Heather Smith Thomas

October 13, 2020

3 Min Read
Cows using a pair of nose pumps
A pair of nosepump watering systems supply winter water for the cow herd at Brigham Young University in Rexburg, Idaho. Running electricity to this pasture would have been expensive.Alvin Lusk

One solution to the winter-water problem for cattle is a frost-free nose pump.

Jim Anderson of Rimbey, Alberta, created this innovative water system 20 years ago. Cattle pump water for themselves from shallow wells, which never freeze up even at 40 below zero.

Anderson’s innovation is a piston pump, like the old-fashioned well where you work the handle up and down to lift water.

“We modified this so cattle could use their noses to push a lever to operate the piston pump by raising and lowering the piston in the cylinder, like a handle used to do,” he explains.       

A three-inch cylinder goes down the well casing, which is inside a larger vertical culvert. The waterer is a small basin on top of this, with a lever to be pushed by a cow’s nose. The culvert has two feet above ground, going down to whatever depth to make use of ground water or water from the bottom of a pond or dugout nearby. Water from the pond is piped underground to the bottom of the culvert, where it rises to the same level as the pond surface, but won’t freeze. A buried collection tank from a spring works also. A regular well can be used, as long as water level comes up to within 30 feet of the surface.

Some ranchers use large pipes for the housing, but the typical installation is a road culvert at least 24 inches diameter. The factors that determine how much geothermal heat you’ll gain is how deep you go, and how big a pipe you take to that depth. The bigger the pipe, the more heat rises to keep the water pipe in the center warm enough, Anderson explains.

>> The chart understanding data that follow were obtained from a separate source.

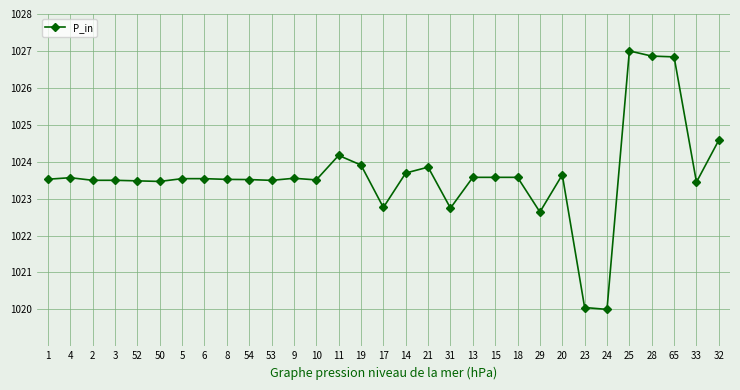

Does the chart display data point markers on the line(s)?

Yes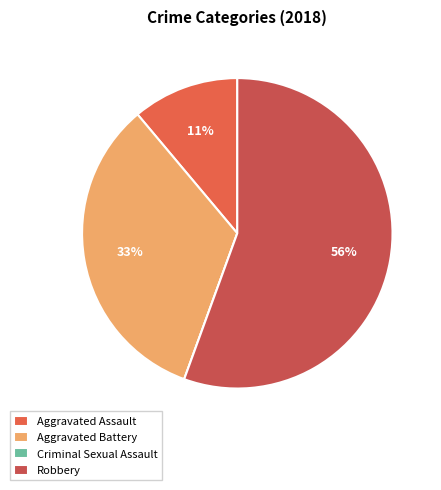

Which slice is the largest?

Robbery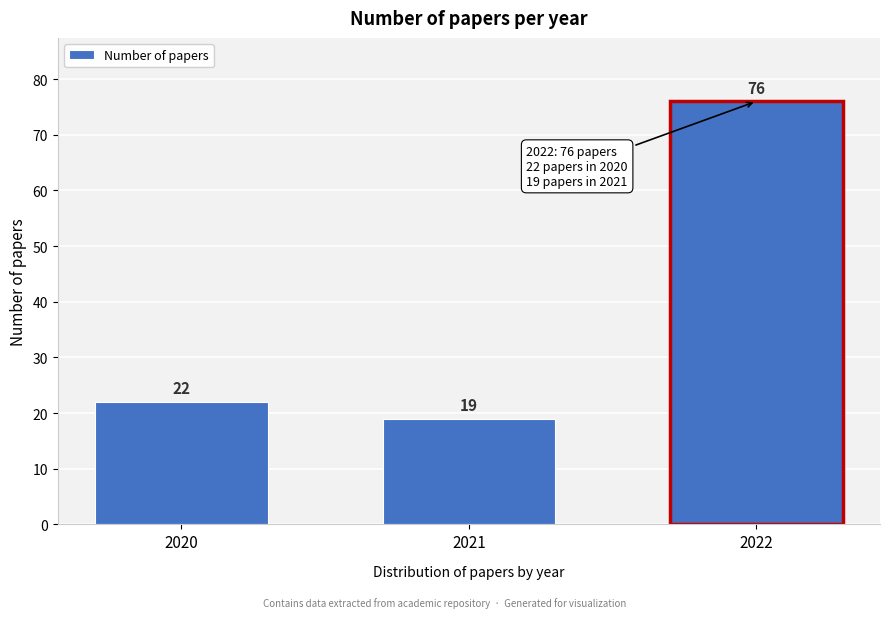

Reading left to right, extract all data points from this chart.

22	19	76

Alvin Lusk, Manager of Agricultural Resources at Brigham Young University in Rexburg, Idaho, says their cattle facility has two nose pumps. He put in the first one about six years ago and another two years later.

Nose pumps for cattle water

“Where we pasture the cattle is far enough away from our buildings that we didn’t want to run electricity clear down there for pumping or to keep water tanks heated,” he says.

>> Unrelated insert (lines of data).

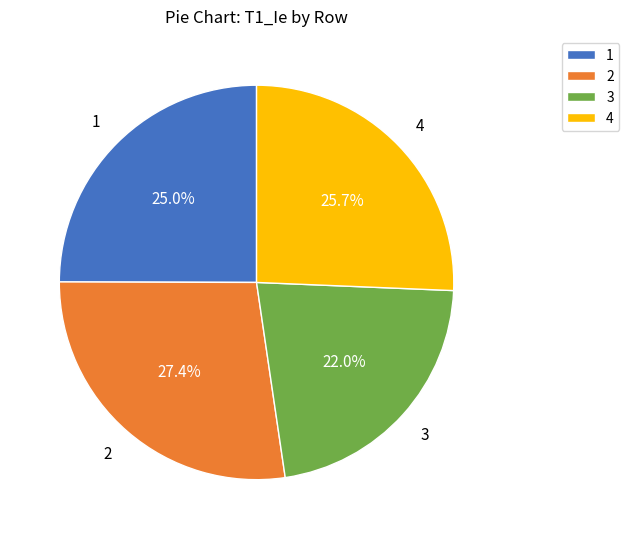

Does 3 account for over 50% of the chart?

No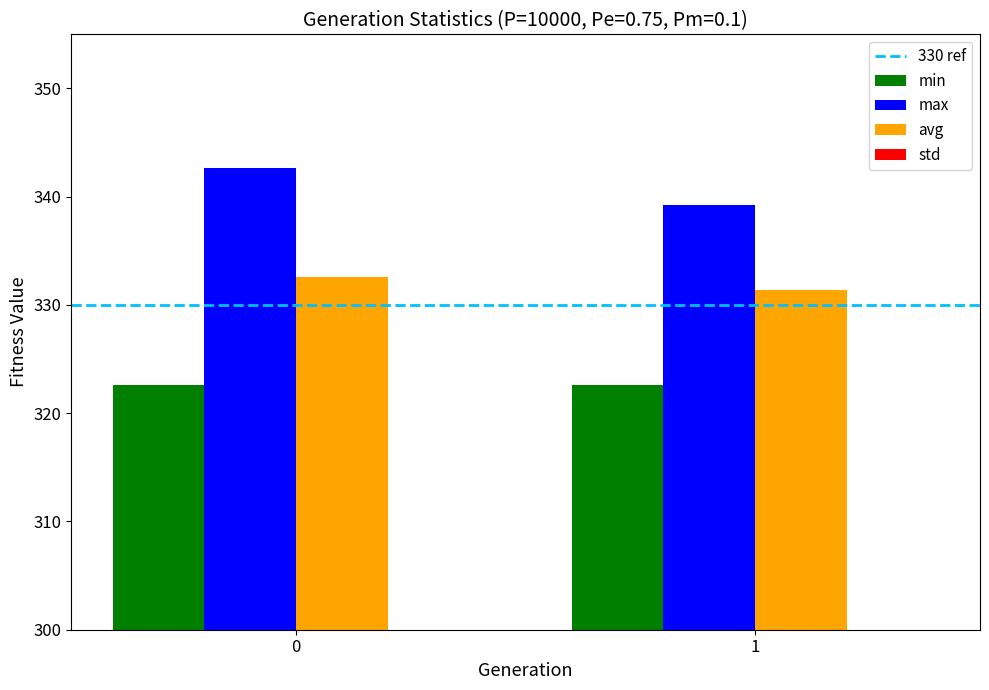

At how many categories does at least one series exceed 275?

2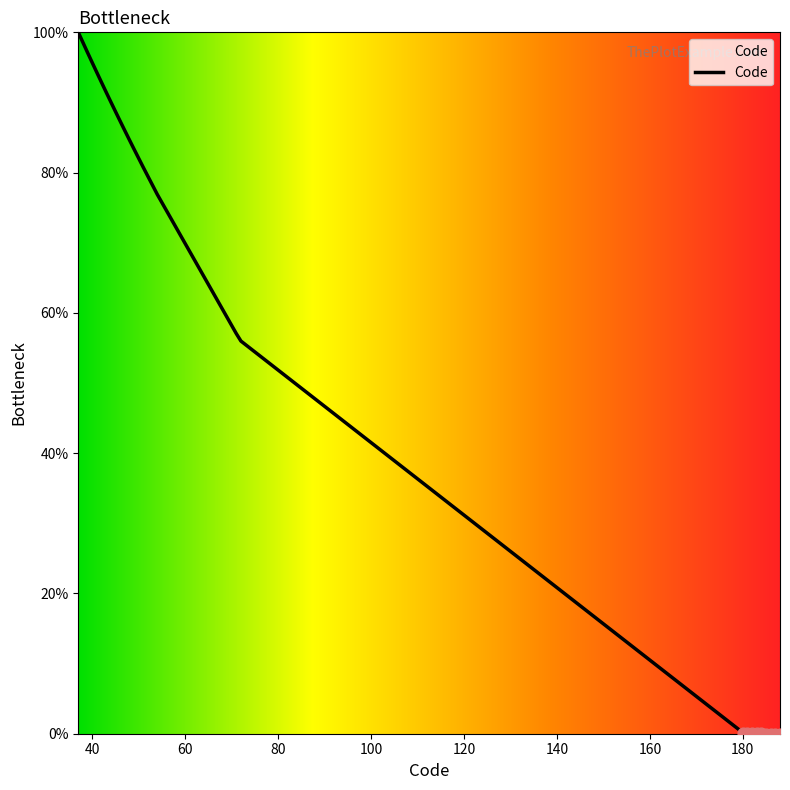

What is the difference between the maximum and minimum values?

100.0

“We used a backhoe to dig a hole deep enough to have water coming into it, and put a culvert 12 feet down that hole, then put gravel around it. We’d drilled holes around the bottom end of the culvert, to allow water into it,” says Lusk.

It took a little time to train the cows to use the first one. “We fenced them into a small area, with just the nose pump for water. When they got thirsty, we’d pump a little by hand. They’d drink it and we’d pump a little more, until a few figured it out, and the rest copied them.”

Young calves have more trouble because they aren’t as strong, but yearlings or older cattle have no problem, Lusk says.

“Where we put it, this water source allows us to do winter grazing. It’s a pasture where we’d tried a lot of different waterers, but this has worked best. There haven’t been any breakdowns or problems—no maintenance required. In earlier years the cattle were drinking from the river, and that worked until cold weather. Then we had to be out there chopping ice.”

This pasture is cut for hay once and regrows for fall/winter feed. Second cutting is left in the pasture, raked into big windrows. Cattle start grazing windrows in October, and graze through December. It’s a foolproof water source in winter, and also nice in summer because the cattle can be kept out of the river. “We don’t have to worry about them damaging the bank or getting manure in the river,” says Lusk.

Their other nose pump provides water for winter grazing on corn. “The cows pump their own water and we don’t have to depend on electricity, wind, or sunshine for solar power. This works all the time.”